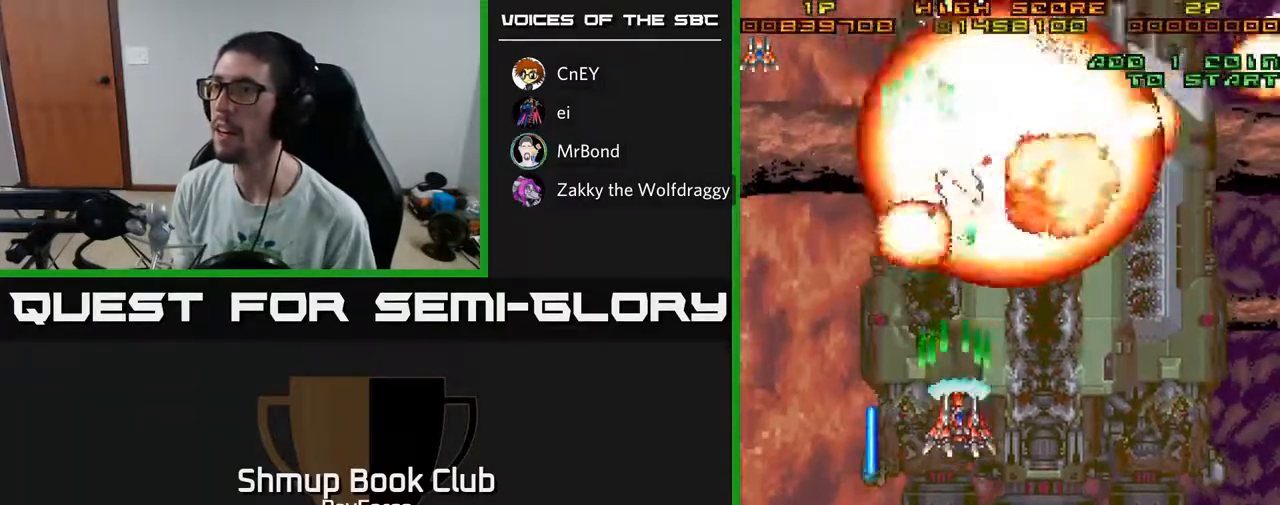
{"buttons": ["A", "DPAD_DOWN", "DPAD_RIGHT"], "left_stick": "center", "right_stick": "center", "events": [[117, "DPAD_DOWN", "up"], [200, "DPAD_UP", "down"], [383, "DPAD_UP", "up"], [450, "DPAD_DOWN", "down"]]}
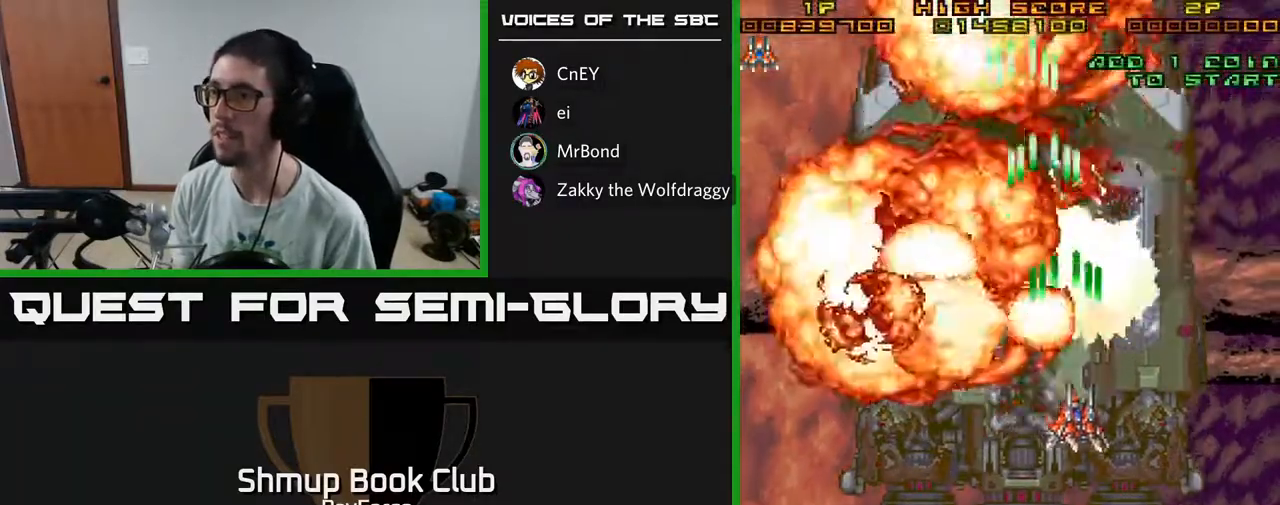
{"buttons": ["A", "DPAD_LEFT"], "left_stick": "center", "right_stick": "center", "events": [[250, "DPAD_RIGHT", "up"], [333, "DPAD_LEFT", "down"], [350, "DPAD_DOWN", "up"], [417, "DPAD_UP", "down"], [483, "DPAD_UP", "up"]]}
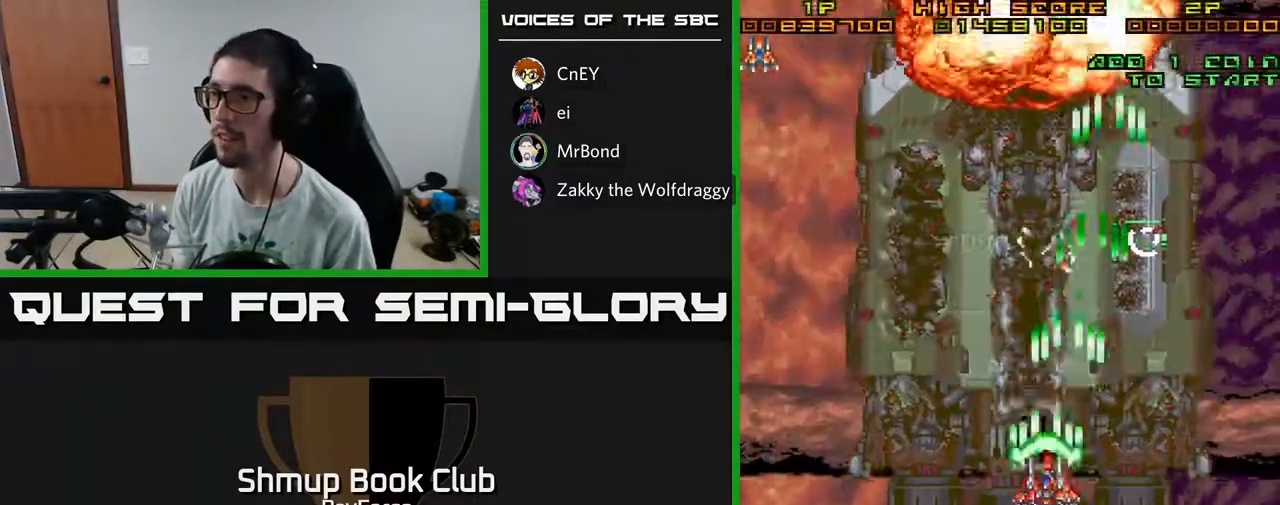
{"buttons": ["A", "DPAD_DOWN", "DPAD_RIGHT"], "left_stick": "center", "right_stick": "center", "events": [[133, "X", "down"], [233, "DPAD_DOWN", "down"], [233, "DPAD_LEFT", "up"], [267, "DPAD_RIGHT", "down"], [317, "X", "up"]]}
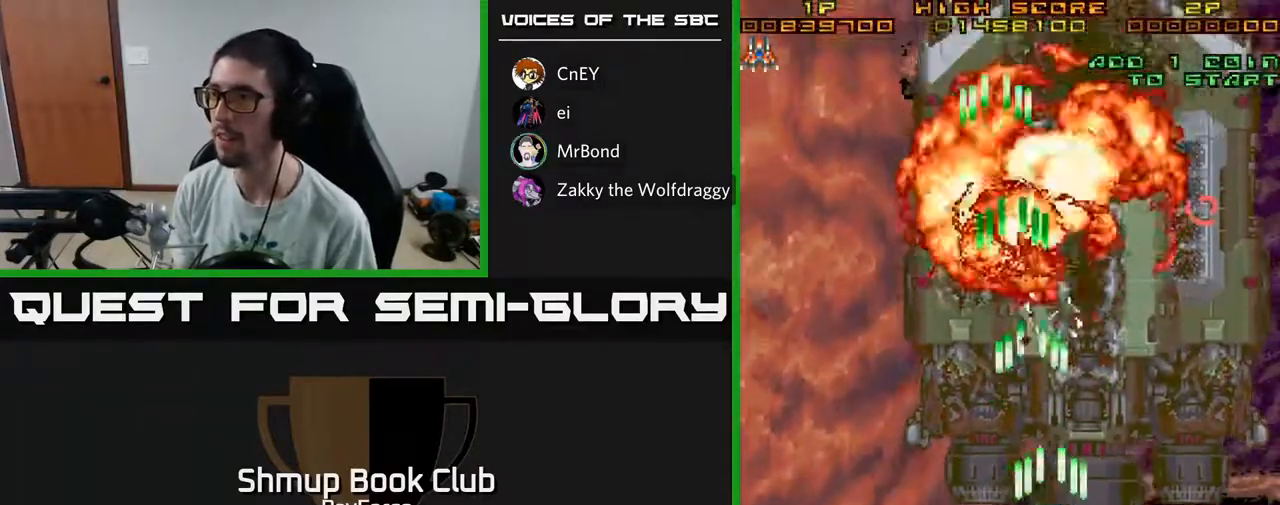
{"buttons": ["A", "DPAD_DOWN"], "left_stick": "center", "right_stick": "center", "events": [[350, "DPAD_RIGHT", "up"]]}
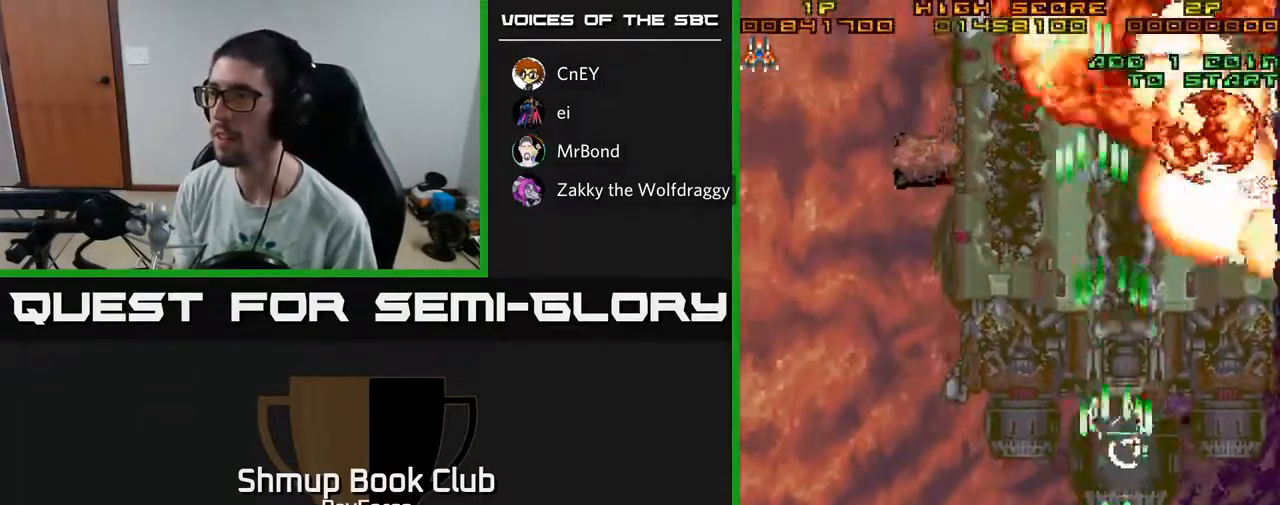
{"buttons": ["A", "DPAD_LEFT"], "left_stick": "center", "right_stick": "center", "events": [[50, "DPAD_RIGHT", "down"], [83, "DPAD_DOWN", "up"], [150, "DPAD_RIGHT", "up"], [367, "DPAD_LEFT", "down"], [433, "DPAD_DOWN", "down"], [467, "DPAD_DOWN", "up"]]}
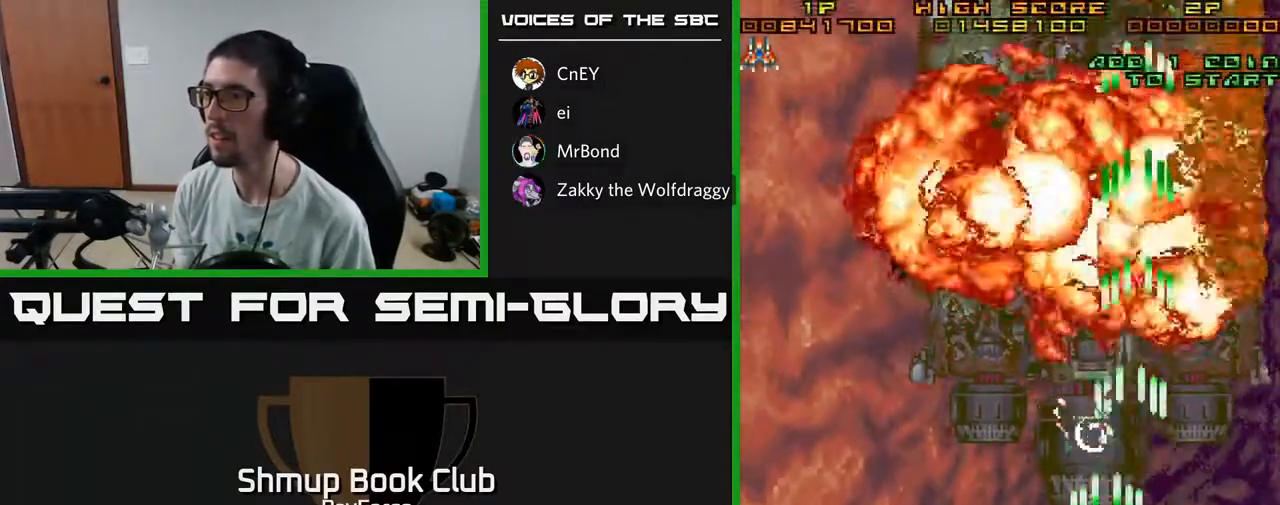
{"buttons": ["A", "X", "DPAD_UP"], "left_stick": "center", "right_stick": "center", "events": [[100, "DPAD_LEFT", "up"], [100, "DPAD_UP", "down"], [133, "DPAD_RIGHT", "down"], [183, "A", "up"], [317, "DPAD_RIGHT", "up"], [333, "A", "down"], [350, "X", "down"], [417, "DPAD_LEFT", "down"], [500, "DPAD_LEFT", "up"]]}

#####

**THE PROBLEM**.
The records above are to be repeated exactly, apart from their pictures.

**ANSWER TO THE PROBLEM**.
{"buttons": ["A", "DPAD_DOWN", "DPAD_RIGHT"], "left_stick": "center", "right_stick": "center", "events": [[117, "DPAD_DOWN", "up"], [200, "DPAD_UP", "down"], [383, "DPAD_UP", "up"], [450, "DPAD_DOWN", "down"]]}
{"buttons": ["A", "DPAD_LEFT"], "left_stick": "center", "right_stick": "center", "events": [[250, "DPAD_RIGHT", "up"], [333, "DPAD_LEFT", "down"], [350, "DPAD_DOWN", "up"], [417, "DPAD_UP", "down"], [483, "DPAD_UP", "up"]]}
{"buttons": ["A", "DPAD_DOWN", "DPAD_RIGHT"], "left_stick": "center", "right_stick": "center", "events": [[133, "X", "down"], [233, "DPAD_DOWN", "down"], [233, "DPAD_LEFT", "up"], [267, "DPAD_RIGHT", "down"], [317, "X", "up"]]}
{"buttons": ["A", "DPAD_DOWN"], "left_stick": "center", "right_stick": "center", "events": [[350, "DPAD_RIGHT", "up"]]}
{"buttons": ["A", "DPAD_LEFT"], "left_stick": "center", "right_stick": "center", "events": [[50, "DPAD_RIGHT", "down"], [83, "DPAD_DOWN", "up"], [150, "DPAD_RIGHT", "up"], [367, "DPAD_LEFT", "down"], [433, "DPAD_DOWN", "down"], [467, "DPAD_DOWN", "up"]]}
{"buttons": ["A", "X", "DPAD_UP"], "left_stick": "center", "right_stick": "center", "events": [[100, "DPAD_LEFT", "up"], [100, "DPAD_UP", "down"], [133, "DPAD_RIGHT", "down"], [183, "A", "up"], [317, "DPAD_RIGHT", "up"], [333, "A", "down"], [350, "X", "down"], [417, "DPAD_LEFT", "down"], [500, "DPAD_LEFT", "up"]]}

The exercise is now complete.